1. It is bone crushingly hard, at first. When your child first tells you, your head will spin, your heart will ache and you will feel overwhelmed. You will realize that you have absolutely no idea what to do. You will feel a tsunami of responsibility. You will be scared out of your mind for them. Know you are not alone in this and that it will ease.
2. There may or may not be a lot of crying on your part. There was for me. I did it in the shower and put on a brave face for my kid. This is an okay part of the process. Don’t beat yourself up. Your world has been rocked and you deserve many good cries.
3. Acknowledge the courage of your child, and believe them. They were incredibly brave to offer you this most important part of themselves. Hold it, nurture it and honor it. They’ve given you something big and are trusting you with it.
4. Acknowledge your own grief. It feels like you are losing a daughter (or a son) and even though they are still right in front of you, you are allowed to grieve them. It is different and it is hard to let go of the story that you told yourself from day one. We all tell ourselves those stories, no matter how gender-evolved we are. Be gentle with yourself and give yourself time to edit and re-write.
5. Reach out for support. Talk to your pediatrician, your therapist. Google. Find blogs, support groups, information. Email bloggers. You will find someone to connect with who has travelled a similar road. It feels awesome to talk to someone who gets it. Help is out there.

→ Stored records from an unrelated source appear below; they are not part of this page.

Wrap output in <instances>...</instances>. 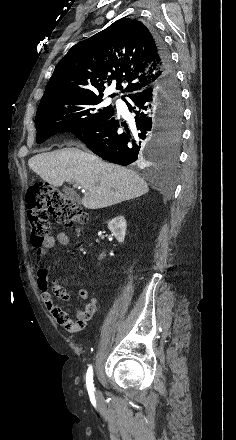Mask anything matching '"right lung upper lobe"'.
Returning a JSON list of instances; mask_svg holds the SVG:
<instances>
[{
  "mask_svg": "<svg viewBox=\"0 0 236 440\" xmlns=\"http://www.w3.org/2000/svg\"><path fill=\"white\" fill-rule=\"evenodd\" d=\"M161 75L150 29L124 17L69 50L55 67L41 102L77 94L102 97L113 81L116 89L131 95L154 84ZM121 83L127 84L125 88Z\"/></svg>",
  "mask_w": 236,
  "mask_h": 440,
  "instance_id": "1",
  "label": "right lung upper lobe"
}]
</instances>
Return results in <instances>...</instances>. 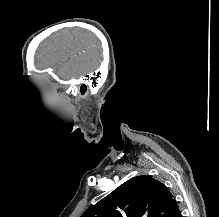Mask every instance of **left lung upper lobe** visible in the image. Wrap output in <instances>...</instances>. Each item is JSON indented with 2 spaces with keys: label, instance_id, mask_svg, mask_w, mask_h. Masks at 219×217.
<instances>
[{
  "label": "left lung upper lobe",
  "instance_id": "5c2ea615",
  "mask_svg": "<svg viewBox=\"0 0 219 217\" xmlns=\"http://www.w3.org/2000/svg\"><path fill=\"white\" fill-rule=\"evenodd\" d=\"M174 196L150 175L129 179L88 208L81 217H176Z\"/></svg>",
  "mask_w": 219,
  "mask_h": 217
}]
</instances>
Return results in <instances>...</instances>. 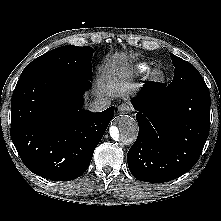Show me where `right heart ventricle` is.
Listing matches in <instances>:
<instances>
[{
  "label": "right heart ventricle",
  "mask_w": 221,
  "mask_h": 221,
  "mask_svg": "<svg viewBox=\"0 0 221 221\" xmlns=\"http://www.w3.org/2000/svg\"><path fill=\"white\" fill-rule=\"evenodd\" d=\"M137 68H138V71H139V72H145V71H147L150 67H149L148 64L142 63V64H139V65L137 66Z\"/></svg>",
  "instance_id": "obj_1"
}]
</instances>
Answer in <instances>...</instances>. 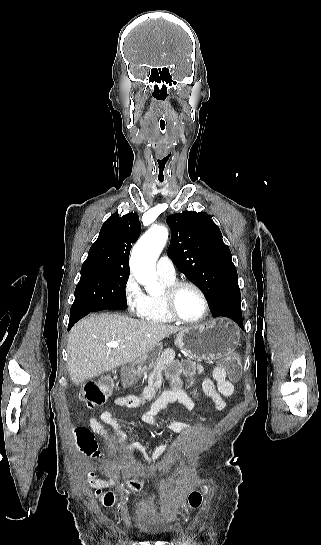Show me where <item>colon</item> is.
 Returning a JSON list of instances; mask_svg holds the SVG:
<instances>
[{
    "instance_id": "colon-1",
    "label": "colon",
    "mask_w": 321,
    "mask_h": 545,
    "mask_svg": "<svg viewBox=\"0 0 321 545\" xmlns=\"http://www.w3.org/2000/svg\"><path fill=\"white\" fill-rule=\"evenodd\" d=\"M223 368L228 372L232 379L239 377V359L236 355L230 354L222 360ZM110 394V385L106 380L88 381L84 384L80 397L90 408H95L105 402ZM76 433L80 440L83 442L87 450H94L95 443L90 431L85 427H78ZM134 488H139L137 482H131ZM99 495H102L103 502L106 506L113 505L115 501V495L112 492L102 493L97 491ZM202 502V492L193 491L188 497L189 506L192 508L198 507Z\"/></svg>"
}]
</instances>
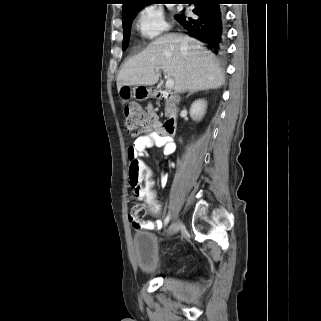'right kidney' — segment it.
<instances>
[{
    "mask_svg": "<svg viewBox=\"0 0 321 321\" xmlns=\"http://www.w3.org/2000/svg\"><path fill=\"white\" fill-rule=\"evenodd\" d=\"M206 109V101L199 99L192 103L190 108V116L193 120H200Z\"/></svg>",
    "mask_w": 321,
    "mask_h": 321,
    "instance_id": "obj_1",
    "label": "right kidney"
}]
</instances>
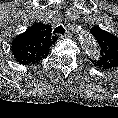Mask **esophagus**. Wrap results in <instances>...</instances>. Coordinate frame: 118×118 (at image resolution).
<instances>
[{
	"label": "esophagus",
	"mask_w": 118,
	"mask_h": 118,
	"mask_svg": "<svg viewBox=\"0 0 118 118\" xmlns=\"http://www.w3.org/2000/svg\"><path fill=\"white\" fill-rule=\"evenodd\" d=\"M72 34L70 32H67L65 35H59L60 38L63 37H70Z\"/></svg>",
	"instance_id": "esophagus-1"
}]
</instances>
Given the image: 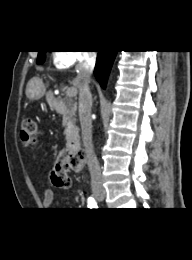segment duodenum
I'll return each mask as SVG.
<instances>
[{
    "mask_svg": "<svg viewBox=\"0 0 192 260\" xmlns=\"http://www.w3.org/2000/svg\"><path fill=\"white\" fill-rule=\"evenodd\" d=\"M57 110L60 113H65V109L62 105H57ZM67 152L71 154H78L81 153L82 148L80 144V137H79V132L76 127H73L71 129L68 141H67V146H66Z\"/></svg>",
    "mask_w": 192,
    "mask_h": 260,
    "instance_id": "1",
    "label": "duodenum"
}]
</instances>
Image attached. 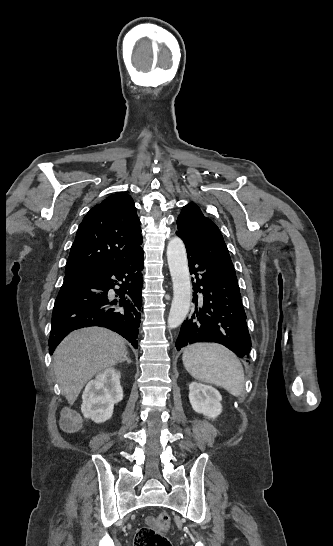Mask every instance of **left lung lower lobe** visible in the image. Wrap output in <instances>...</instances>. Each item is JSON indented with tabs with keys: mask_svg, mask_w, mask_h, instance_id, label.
Instances as JSON below:
<instances>
[{
	"mask_svg": "<svg viewBox=\"0 0 333 546\" xmlns=\"http://www.w3.org/2000/svg\"><path fill=\"white\" fill-rule=\"evenodd\" d=\"M176 235L185 244L190 273L195 275L194 307L181 326L177 350L194 342L211 341L248 358L251 338L232 261L202 250L178 230Z\"/></svg>",
	"mask_w": 333,
	"mask_h": 546,
	"instance_id": "left-lung-lower-lobe-1",
	"label": "left lung lower lobe"
}]
</instances>
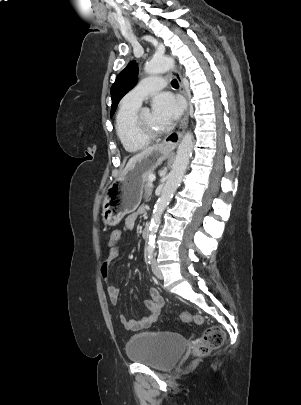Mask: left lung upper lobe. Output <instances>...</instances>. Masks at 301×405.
I'll list each match as a JSON object with an SVG mask.
<instances>
[{"mask_svg":"<svg viewBox=\"0 0 301 405\" xmlns=\"http://www.w3.org/2000/svg\"><path fill=\"white\" fill-rule=\"evenodd\" d=\"M137 76L138 64L135 61L130 62L127 67L117 76L110 91L112 98L111 117L113 116L117 108V104L121 98L136 85Z\"/></svg>","mask_w":301,"mask_h":405,"instance_id":"obj_1","label":"left lung upper lobe"}]
</instances>
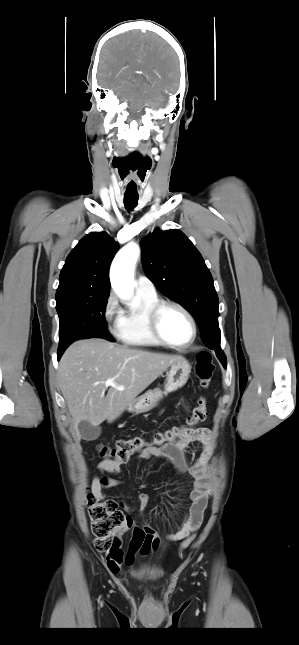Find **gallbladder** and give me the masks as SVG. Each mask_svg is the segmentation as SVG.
I'll return each mask as SVG.
<instances>
[{"label": "gallbladder", "mask_w": 299, "mask_h": 645, "mask_svg": "<svg viewBox=\"0 0 299 645\" xmlns=\"http://www.w3.org/2000/svg\"><path fill=\"white\" fill-rule=\"evenodd\" d=\"M81 438L86 441L96 440L101 434L99 426H93L88 421H81L78 425Z\"/></svg>", "instance_id": "1"}]
</instances>
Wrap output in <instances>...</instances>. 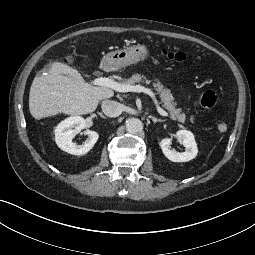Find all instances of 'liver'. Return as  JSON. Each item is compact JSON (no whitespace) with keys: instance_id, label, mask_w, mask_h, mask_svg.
<instances>
[{"instance_id":"6515ba94","label":"liver","mask_w":255,"mask_h":255,"mask_svg":"<svg viewBox=\"0 0 255 255\" xmlns=\"http://www.w3.org/2000/svg\"><path fill=\"white\" fill-rule=\"evenodd\" d=\"M113 95L111 89L92 86L77 70L56 62L46 73L34 78L29 94V110L36 120L59 113L85 115L95 111L100 100Z\"/></svg>"}]
</instances>
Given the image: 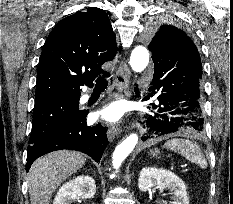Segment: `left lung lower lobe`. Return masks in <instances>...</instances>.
<instances>
[{"mask_svg": "<svg viewBox=\"0 0 233 204\" xmlns=\"http://www.w3.org/2000/svg\"><path fill=\"white\" fill-rule=\"evenodd\" d=\"M202 80L196 75L189 56L177 49H161L154 57L151 94L157 96L158 105L147 119L148 138L182 131L200 133L204 128L202 113Z\"/></svg>", "mask_w": 233, "mask_h": 204, "instance_id": "1", "label": "left lung lower lobe"}]
</instances>
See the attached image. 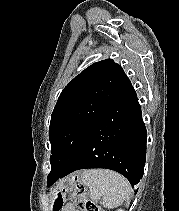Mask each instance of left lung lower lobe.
Here are the masks:
<instances>
[{
	"mask_svg": "<svg viewBox=\"0 0 179 211\" xmlns=\"http://www.w3.org/2000/svg\"><path fill=\"white\" fill-rule=\"evenodd\" d=\"M145 160L146 128L128 80L98 118L77 157L63 173L47 179V185L76 170L106 168L125 176L134 187L143 177Z\"/></svg>",
	"mask_w": 179,
	"mask_h": 211,
	"instance_id": "0a47b994",
	"label": "left lung lower lobe"
}]
</instances>
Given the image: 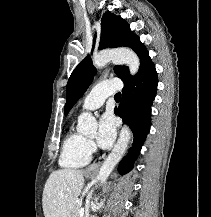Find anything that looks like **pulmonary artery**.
Here are the masks:
<instances>
[{
    "label": "pulmonary artery",
    "instance_id": "1",
    "mask_svg": "<svg viewBox=\"0 0 211 217\" xmlns=\"http://www.w3.org/2000/svg\"><path fill=\"white\" fill-rule=\"evenodd\" d=\"M122 82L113 78L101 81L93 86L81 105L80 111H91L101 107L106 98L122 89Z\"/></svg>",
    "mask_w": 211,
    "mask_h": 217
}]
</instances>
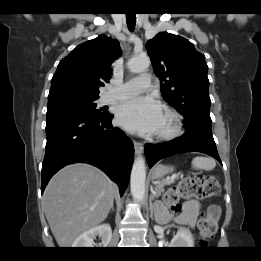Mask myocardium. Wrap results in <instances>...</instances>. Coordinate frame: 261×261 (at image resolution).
Returning a JSON list of instances; mask_svg holds the SVG:
<instances>
[{
    "label": "myocardium",
    "mask_w": 261,
    "mask_h": 261,
    "mask_svg": "<svg viewBox=\"0 0 261 261\" xmlns=\"http://www.w3.org/2000/svg\"><path fill=\"white\" fill-rule=\"evenodd\" d=\"M165 116L169 120V127L160 131L158 134V138L161 140H173L179 137L183 131V120L182 116L173 110H167Z\"/></svg>",
    "instance_id": "f54148a6"
}]
</instances>
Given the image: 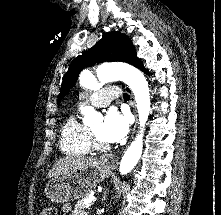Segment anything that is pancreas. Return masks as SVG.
Returning a JSON list of instances; mask_svg holds the SVG:
<instances>
[{
	"label": "pancreas",
	"instance_id": "pancreas-1",
	"mask_svg": "<svg viewBox=\"0 0 221 215\" xmlns=\"http://www.w3.org/2000/svg\"><path fill=\"white\" fill-rule=\"evenodd\" d=\"M90 195L85 196L83 199L79 200L75 205L76 209H89L93 204L94 201H89Z\"/></svg>",
	"mask_w": 221,
	"mask_h": 215
}]
</instances>
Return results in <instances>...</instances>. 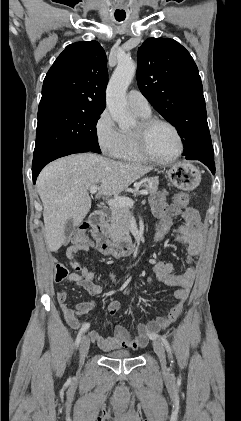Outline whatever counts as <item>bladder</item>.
Instances as JSON below:
<instances>
[{"instance_id": "1", "label": "bladder", "mask_w": 241, "mask_h": 421, "mask_svg": "<svg viewBox=\"0 0 241 421\" xmlns=\"http://www.w3.org/2000/svg\"><path fill=\"white\" fill-rule=\"evenodd\" d=\"M111 359H129L133 357V354L126 350L111 351L106 354Z\"/></svg>"}]
</instances>
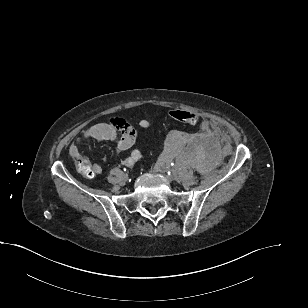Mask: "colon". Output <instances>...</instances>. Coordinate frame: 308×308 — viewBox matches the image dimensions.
<instances>
[{"label": "colon", "mask_w": 308, "mask_h": 308, "mask_svg": "<svg viewBox=\"0 0 308 308\" xmlns=\"http://www.w3.org/2000/svg\"><path fill=\"white\" fill-rule=\"evenodd\" d=\"M170 117L185 125H196L199 122V116L195 113L183 111V110H172L170 111ZM76 169L83 175L90 177L92 176L93 169L87 157L79 154L74 157Z\"/></svg>", "instance_id": "1"}]
</instances>
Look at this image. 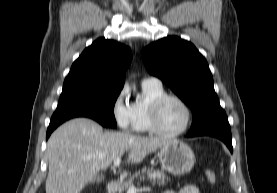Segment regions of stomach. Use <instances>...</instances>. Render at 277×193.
Listing matches in <instances>:
<instances>
[{"mask_svg": "<svg viewBox=\"0 0 277 193\" xmlns=\"http://www.w3.org/2000/svg\"><path fill=\"white\" fill-rule=\"evenodd\" d=\"M161 167L173 175H184L191 171L195 163L192 149L180 140H170L159 151Z\"/></svg>", "mask_w": 277, "mask_h": 193, "instance_id": "obj_1", "label": "stomach"}]
</instances>
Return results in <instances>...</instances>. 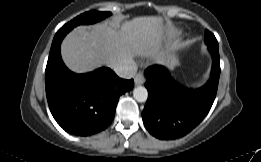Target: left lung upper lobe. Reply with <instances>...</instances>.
<instances>
[{"label": "left lung upper lobe", "mask_w": 261, "mask_h": 162, "mask_svg": "<svg viewBox=\"0 0 261 162\" xmlns=\"http://www.w3.org/2000/svg\"><path fill=\"white\" fill-rule=\"evenodd\" d=\"M205 41L209 45L218 46L215 36L208 30L205 31Z\"/></svg>", "instance_id": "1"}]
</instances>
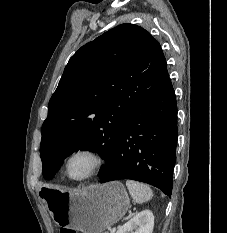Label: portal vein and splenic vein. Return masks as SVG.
<instances>
[{
  "mask_svg": "<svg viewBox=\"0 0 227 233\" xmlns=\"http://www.w3.org/2000/svg\"><path fill=\"white\" fill-rule=\"evenodd\" d=\"M116 231V227H113L112 229H110V233H115Z\"/></svg>",
  "mask_w": 227,
  "mask_h": 233,
  "instance_id": "1",
  "label": "portal vein and splenic vein"
}]
</instances>
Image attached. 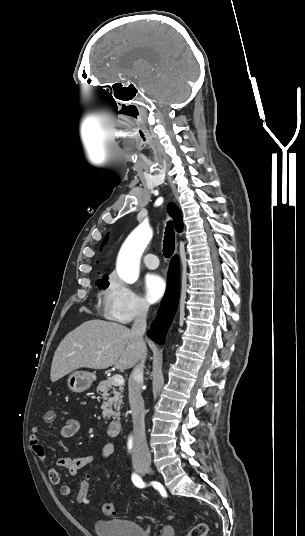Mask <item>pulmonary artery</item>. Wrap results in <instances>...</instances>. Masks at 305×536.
<instances>
[{
  "instance_id": "1",
  "label": "pulmonary artery",
  "mask_w": 305,
  "mask_h": 536,
  "mask_svg": "<svg viewBox=\"0 0 305 536\" xmlns=\"http://www.w3.org/2000/svg\"><path fill=\"white\" fill-rule=\"evenodd\" d=\"M155 255L153 253H147L143 256V263L149 269H156L159 264L155 261Z\"/></svg>"
}]
</instances>
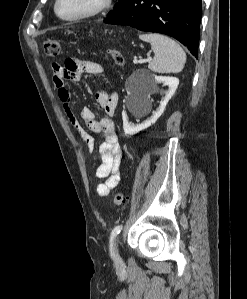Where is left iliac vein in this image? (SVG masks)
Segmentation results:
<instances>
[{
    "mask_svg": "<svg viewBox=\"0 0 247 299\" xmlns=\"http://www.w3.org/2000/svg\"><path fill=\"white\" fill-rule=\"evenodd\" d=\"M118 245H119V238L116 239L115 244H114V260L116 264L121 262V257L118 252Z\"/></svg>",
    "mask_w": 247,
    "mask_h": 299,
    "instance_id": "4c4485c4",
    "label": "left iliac vein"
}]
</instances>
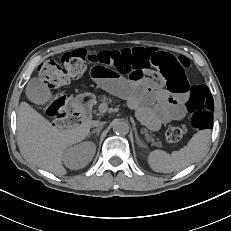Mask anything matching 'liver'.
I'll list each match as a JSON object with an SVG mask.
<instances>
[{
    "label": "liver",
    "mask_w": 231,
    "mask_h": 231,
    "mask_svg": "<svg viewBox=\"0 0 231 231\" xmlns=\"http://www.w3.org/2000/svg\"><path fill=\"white\" fill-rule=\"evenodd\" d=\"M92 124L86 121L65 129L53 126L28 103L21 102L17 113L19 145L35 165L55 175H64L67 173L63 166L65 152L89 135Z\"/></svg>",
    "instance_id": "obj_1"
}]
</instances>
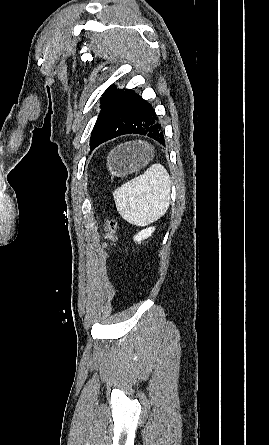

6. When people act like they totally relate because every child has their issues, try your best not to haul off and clock them.
7. When people act like they love you and your kid for exactly who you are, treasure them. If they are just willing to listen and let you wonder and wish and worry and cry, keep them close. They are true and you will need them.
8. There are times when you are going to feel completely lost. This is unchartered territory. We are pioneers. Remember to let the love of your child be your compass. That will guide you.
9. It helps to look at your child and remember that that person will still be there. This is a physical exercise; actually do it. If tomorrow you are calling your child by a different pronoun, it is still the same human being who will bug you and thrill you in all the same ways. There will be many changes, but the essence of your kid, the truth of the matter, will still be there. In fact, that essence will be more fully actualized.
10. This is first and foremost their story. They get to drive this one. Figuring out who they are is not your job. Your job is to get them support, get yourself support, and love them. Your job is to make their home an unshakeable arena of love and security. Your job is to pave the way and make sure the road is as safe as it can be, but it’s their feet on the path. Let them walk it.